4. A connection network as recited in claim 1 wherein said routing means comprises:

(a) first and second random-access storage means, operating in simplex for write-in and read-out of said bit-groups,

(b) second sequencing means synchronized by said time base for controlling write-in of said bit-groups into one of said first and second storage means,

(c) a central control unit for controlling said routing means, and for matching said outgoing and said incoming time slots,

(d) third random-access storage means for controlling read-out of one of said first and second storage means, said third storage means being controlled by said central control unit,

(e) second and third multiplexing means for simplex routing of said second sequencing means to one of said first and second storage means and for routing said third storage means to the other of said first and second storage means for a single time frame,

(f) third sequencing means synchronized by said time base for addressing said third storage means for read-out of one of said bit-groups,

(g) fourth multiplexing means for alternately routing to said third storage means addresses supplied by said third sequencing means and by said central control unit,

(h) fifth multiplexing means for alternately routing to said M routing means outputs said outputs of said first and second storage means,

(i) fourth sequencing means synchronized by said time base for controlling said second, third, fourth and fifth multiplexing means, and

(j) buffer register means provided one at the outputs of each of said second, third and fifth multiplexing means and at said inputs of said routing means.

5. A connection network as recited in claim 4 wherein said series-to-parallel means comprises:

(a) demultiplexing means for connecting said N incoming multiplex channels to one of two alternate paths and maintaining a connection for the duration of a bit-group,

(b) two groups of M shift registers in each group, each register having N positions therein and having N parallel inputs and a single series output, each of said groups of registers having its inputs connected to one of said two alternate paths of said demultiplexing means and having M outputs,

(c) first multiplexing means for alternately switching said M outputs of each of said register groups to said routing means, and

(d) first sequencing means synchronized by said time base means for controlling said register groups and said demultiplexing means for causing said register groups to operate in a simplex mode and for causing each of said registers to input a specific, corresponding one of said bits of said bit-group for each incoming multiplex channel.

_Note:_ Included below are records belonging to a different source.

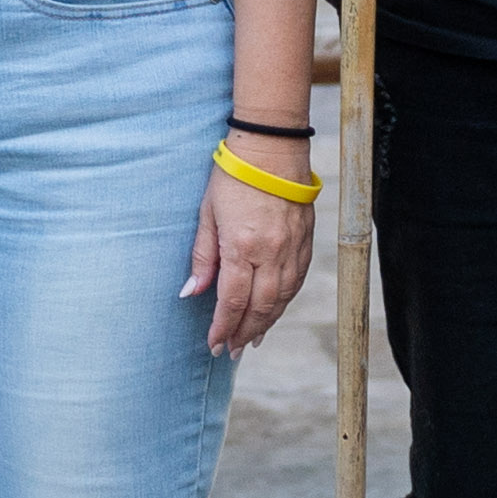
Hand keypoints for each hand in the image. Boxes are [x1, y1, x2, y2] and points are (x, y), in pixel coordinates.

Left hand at [188, 150, 314, 351]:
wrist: (272, 146)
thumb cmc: (232, 176)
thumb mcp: (207, 214)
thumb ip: (203, 256)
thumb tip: (191, 292)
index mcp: (242, 246)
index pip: (232, 300)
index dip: (222, 327)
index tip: (214, 345)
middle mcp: (271, 252)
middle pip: (260, 306)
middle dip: (243, 332)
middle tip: (230, 351)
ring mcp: (292, 247)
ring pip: (282, 298)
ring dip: (266, 322)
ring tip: (251, 339)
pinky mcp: (305, 239)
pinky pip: (296, 281)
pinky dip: (284, 301)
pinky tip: (273, 310)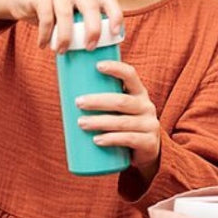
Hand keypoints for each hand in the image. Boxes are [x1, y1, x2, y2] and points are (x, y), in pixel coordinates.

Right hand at [0, 0, 122, 51]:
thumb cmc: (49, 12)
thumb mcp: (68, 15)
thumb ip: (81, 25)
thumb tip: (97, 54)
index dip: (116, 15)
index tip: (115, 34)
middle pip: (90, 6)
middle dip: (93, 29)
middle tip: (89, 48)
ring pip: (66, 13)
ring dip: (65, 36)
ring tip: (62, 51)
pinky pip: (46, 16)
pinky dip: (45, 34)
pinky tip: (43, 44)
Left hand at [75, 60, 160, 180]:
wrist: (147, 152)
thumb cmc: (124, 126)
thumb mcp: (119, 110)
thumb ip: (104, 100)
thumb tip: (68, 90)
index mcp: (139, 93)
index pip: (130, 75)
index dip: (116, 68)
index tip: (97, 66)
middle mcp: (147, 106)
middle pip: (121, 101)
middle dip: (98, 101)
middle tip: (78, 102)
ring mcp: (149, 125)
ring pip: (122, 122)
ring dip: (99, 122)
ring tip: (81, 123)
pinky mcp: (149, 143)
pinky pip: (129, 139)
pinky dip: (111, 139)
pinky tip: (97, 140)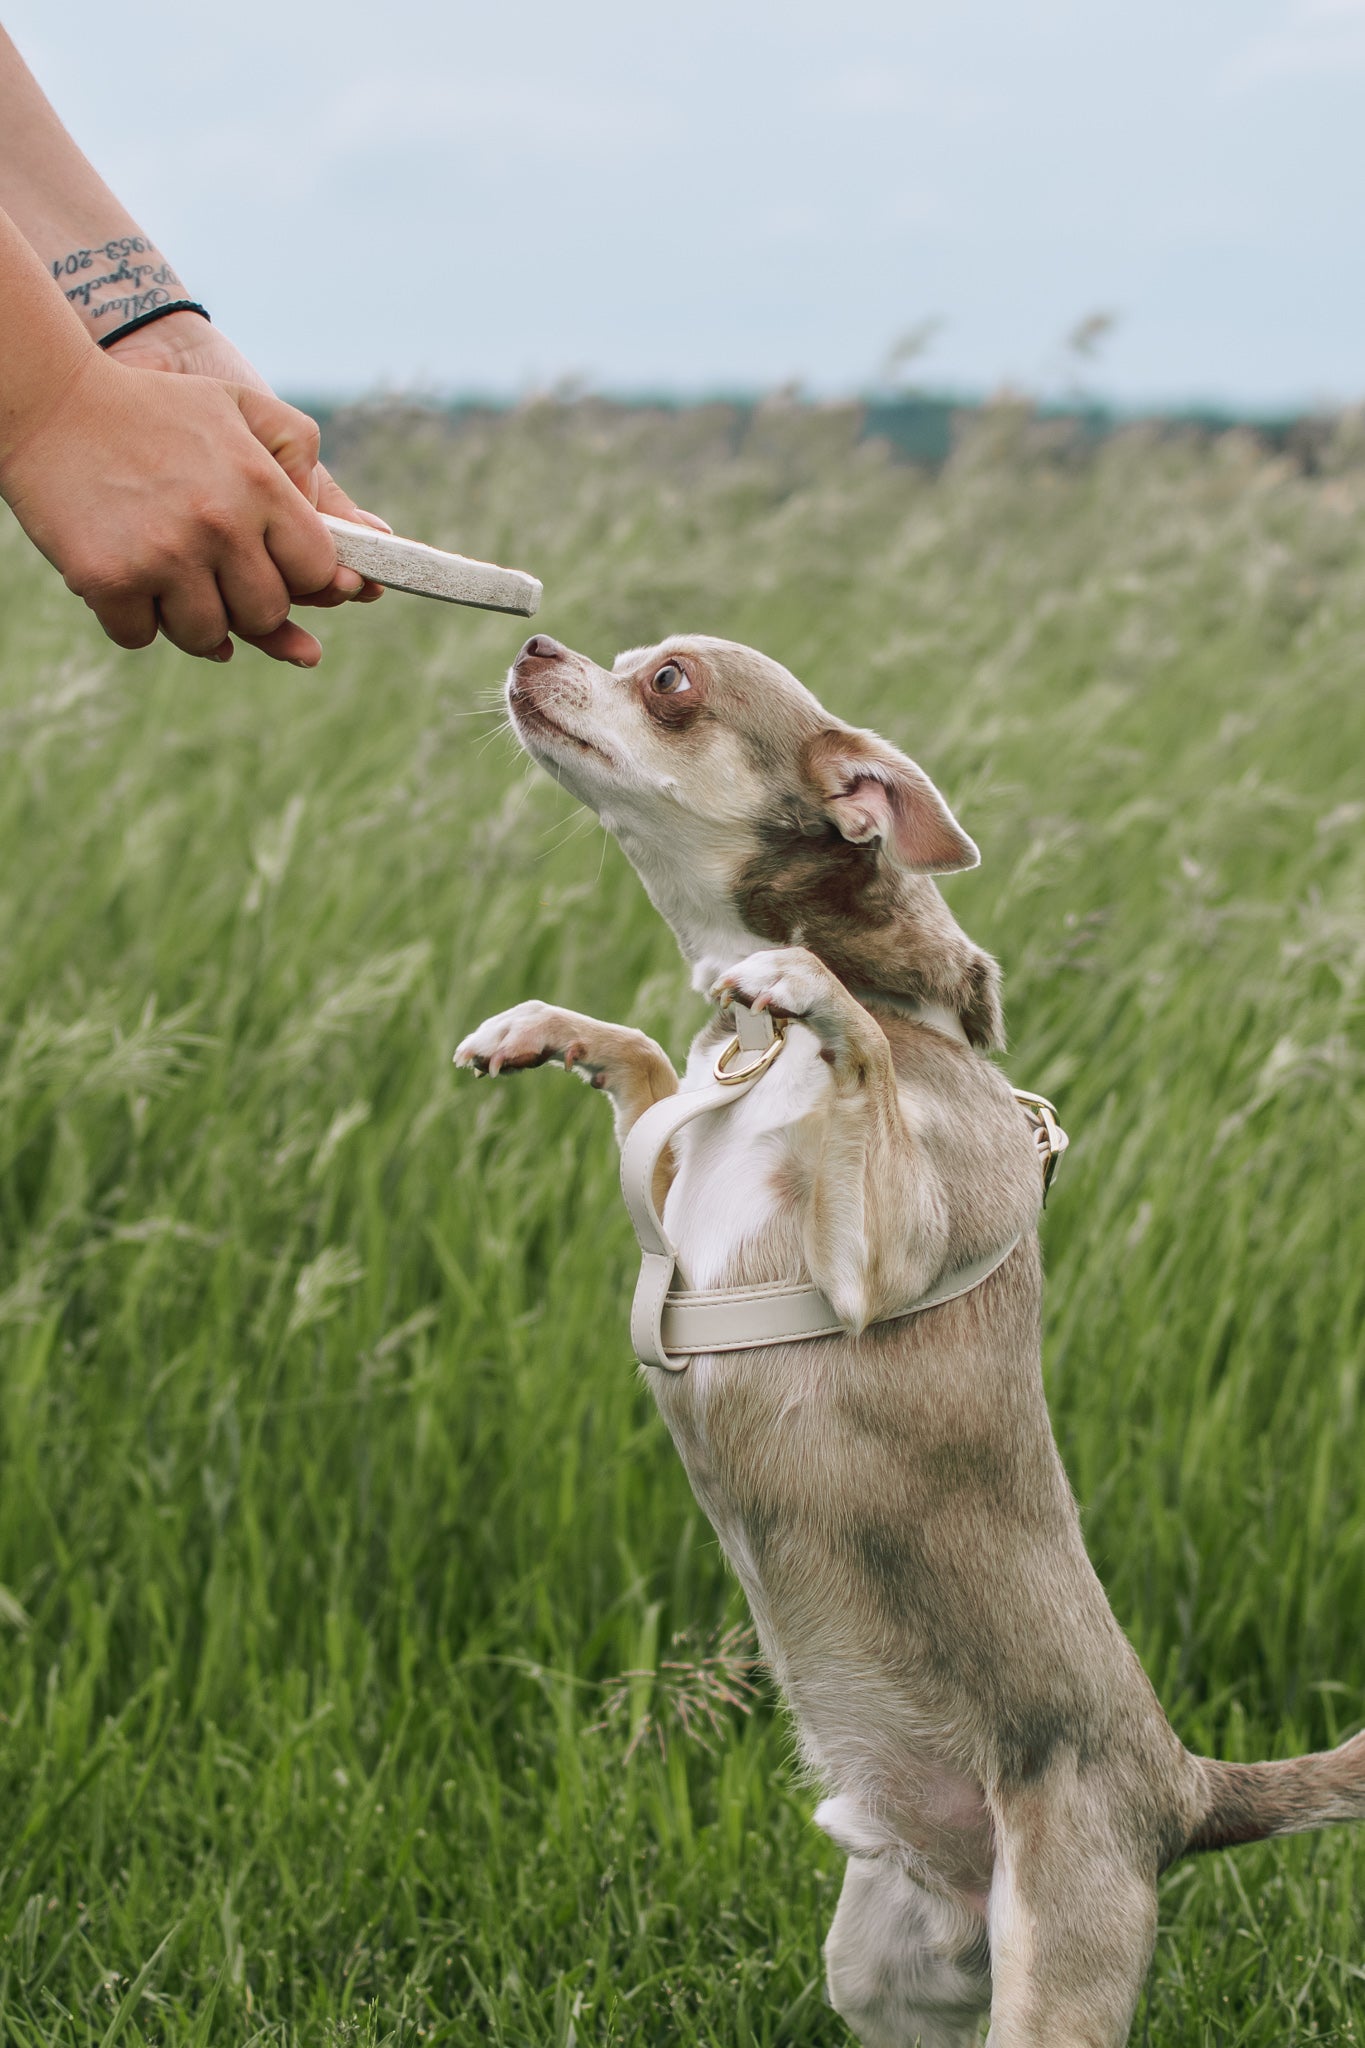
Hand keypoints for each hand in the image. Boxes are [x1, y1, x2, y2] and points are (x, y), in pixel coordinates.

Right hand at [0, 346, 349, 664]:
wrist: (49, 401)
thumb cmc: (154, 409)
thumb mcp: (240, 405)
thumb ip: (301, 456)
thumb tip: (358, 539)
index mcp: (261, 486)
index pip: (316, 571)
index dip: (298, 578)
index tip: (272, 568)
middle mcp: (220, 525)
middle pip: (265, 615)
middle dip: (245, 604)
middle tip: (211, 573)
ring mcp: (164, 556)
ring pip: (207, 638)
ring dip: (188, 618)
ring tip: (167, 574)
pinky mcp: (109, 578)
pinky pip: (141, 637)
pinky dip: (132, 619)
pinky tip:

6. A connection network as recited in claim 5 wherein said parallel-to-series converting means comprises:

(a) N parallel-to-parallel buffer registers each having M inputs and M outputs, each buffer input being connected to outputs of said routing means,

(b) fifth sequencing means synchronized by said time base means for controlling said buffer registers,

(c) N parallel-to-series shift registers each having M inputs and a single output, said M inputs of each of said parallel-to-series shift registers being connected to said M outputs of a specific one of said buffer registers, and

(d) sixth sequencing means synchronized by said time base means for controlling said parallel-to-series shift registers.

7. A connection network as recited in claim 6 wherein:

(a) M = 8 and N = 32,

(b) said first and second random-access storage means each contain 1024 8-bit bytes,

(c) said third random-access storage means contains 1024 11-bit addresses, and

(d) said first, second and third random-access storage means each have a maximum access time of 50ns.

8. A connection network as recited in claim 7 wherein said time base means produces 10,240 kHz pulses and, every 4 ms, a 100 ns resynchronizing pulse, and wherein each of said buffer register means comprises D-type bistable flip-flops having a dynamic input G, inputs to said buffer register means being enabled every 100 ns by said 10,240 kHz time base pulse.